Turks, while acknowledging that many Armenians died in 1915-17,
have always denied the genocide, despite widely reported evidence of
massacres (right).
The issue has just burst into a major international row – and possibly
worse – between Turkey and its Nato ally, the United States, because
Congress has tabled a bill demanding that Turkey officially recognise
the fact of the genocide.
Turkey’s newly elected president, Abdullah Gul, is threatening
‘serious consequences’ – including cancelling arms deals and closing
the air base at Incirlik, vital to US military manoeuvres in northern
Iraq. This comes on top of Turkey’s ongoing threat to invade Kurdish
Iraq to sort out PKK terrorists.
Ankara has gone some way to admit that Armenians, once one of the
two favoured Christian minorities, the milyets, under the Ottoman
Empire, died as the Russians advanced. They perished of starvation
and thirst. But the government in Istanbul had accused the Armenian
nationalists of forming guerrilla groups to aid the Russians.
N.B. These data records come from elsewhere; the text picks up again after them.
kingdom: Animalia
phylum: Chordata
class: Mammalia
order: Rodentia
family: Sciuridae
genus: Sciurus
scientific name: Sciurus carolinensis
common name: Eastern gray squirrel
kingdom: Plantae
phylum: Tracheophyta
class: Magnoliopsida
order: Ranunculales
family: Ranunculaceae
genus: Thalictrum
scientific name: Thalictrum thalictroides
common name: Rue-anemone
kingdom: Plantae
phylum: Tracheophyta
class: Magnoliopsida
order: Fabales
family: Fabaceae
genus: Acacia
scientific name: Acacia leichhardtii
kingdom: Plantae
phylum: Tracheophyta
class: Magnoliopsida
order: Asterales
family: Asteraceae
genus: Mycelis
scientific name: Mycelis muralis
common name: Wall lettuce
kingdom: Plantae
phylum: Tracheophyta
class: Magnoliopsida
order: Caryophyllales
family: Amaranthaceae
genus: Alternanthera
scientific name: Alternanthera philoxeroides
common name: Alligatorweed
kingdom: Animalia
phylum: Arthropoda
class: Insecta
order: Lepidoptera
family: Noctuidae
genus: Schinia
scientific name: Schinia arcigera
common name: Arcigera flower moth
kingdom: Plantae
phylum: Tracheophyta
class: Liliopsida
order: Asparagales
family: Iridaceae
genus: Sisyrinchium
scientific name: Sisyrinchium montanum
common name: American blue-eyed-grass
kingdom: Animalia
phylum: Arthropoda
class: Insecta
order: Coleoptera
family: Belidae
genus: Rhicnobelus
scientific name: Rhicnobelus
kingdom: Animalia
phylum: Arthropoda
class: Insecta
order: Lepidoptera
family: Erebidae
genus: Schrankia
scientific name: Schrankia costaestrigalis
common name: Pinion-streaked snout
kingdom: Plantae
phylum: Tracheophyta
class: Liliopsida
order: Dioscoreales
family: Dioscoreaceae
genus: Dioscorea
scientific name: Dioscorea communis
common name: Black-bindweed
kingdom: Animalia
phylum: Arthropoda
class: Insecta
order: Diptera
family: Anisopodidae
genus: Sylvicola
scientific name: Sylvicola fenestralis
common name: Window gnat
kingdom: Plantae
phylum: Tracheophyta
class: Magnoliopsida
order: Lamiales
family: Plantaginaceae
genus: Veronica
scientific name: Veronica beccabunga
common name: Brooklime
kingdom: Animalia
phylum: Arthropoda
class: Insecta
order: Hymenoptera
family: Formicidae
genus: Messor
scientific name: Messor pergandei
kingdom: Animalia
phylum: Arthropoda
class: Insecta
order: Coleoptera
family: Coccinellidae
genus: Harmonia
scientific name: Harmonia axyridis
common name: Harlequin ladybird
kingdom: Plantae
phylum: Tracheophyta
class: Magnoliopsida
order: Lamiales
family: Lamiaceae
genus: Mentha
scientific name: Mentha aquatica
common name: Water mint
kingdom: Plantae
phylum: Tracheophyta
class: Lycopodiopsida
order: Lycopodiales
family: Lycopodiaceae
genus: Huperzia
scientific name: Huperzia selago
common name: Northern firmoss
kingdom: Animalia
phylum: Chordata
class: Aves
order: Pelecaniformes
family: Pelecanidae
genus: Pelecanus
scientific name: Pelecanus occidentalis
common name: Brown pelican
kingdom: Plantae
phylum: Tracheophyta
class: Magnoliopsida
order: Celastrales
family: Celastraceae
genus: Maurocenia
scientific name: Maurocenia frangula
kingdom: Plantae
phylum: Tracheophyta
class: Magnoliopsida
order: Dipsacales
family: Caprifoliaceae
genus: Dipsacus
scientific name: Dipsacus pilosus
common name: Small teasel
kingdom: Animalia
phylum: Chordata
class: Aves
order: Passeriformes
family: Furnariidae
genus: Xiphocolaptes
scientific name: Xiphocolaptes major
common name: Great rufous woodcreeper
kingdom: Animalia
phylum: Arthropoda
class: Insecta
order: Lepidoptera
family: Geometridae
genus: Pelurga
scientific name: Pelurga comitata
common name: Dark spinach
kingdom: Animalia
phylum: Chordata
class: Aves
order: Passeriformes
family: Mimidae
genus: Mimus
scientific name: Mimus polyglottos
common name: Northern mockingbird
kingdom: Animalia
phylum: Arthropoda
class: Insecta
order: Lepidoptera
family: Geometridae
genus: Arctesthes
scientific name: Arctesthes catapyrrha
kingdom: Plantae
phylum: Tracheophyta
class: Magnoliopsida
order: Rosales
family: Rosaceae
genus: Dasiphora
However, many eyewitnesses – including Gertrude Bell, the English
Arabist who helped set up modern Iraq – reported Armenian prisoners
and refugees being butchered.
Armenians are one of the most successful exile groups in the world
today, with a powerful presence in California, Europe, Lebanon,
Jerusalem and now with their own state of Armenia in the Caucasus.
An attempt to vandalise the Wikipedia entry on the Armenian massacres
gives clear evidence of the institutionalised Turkish resentment.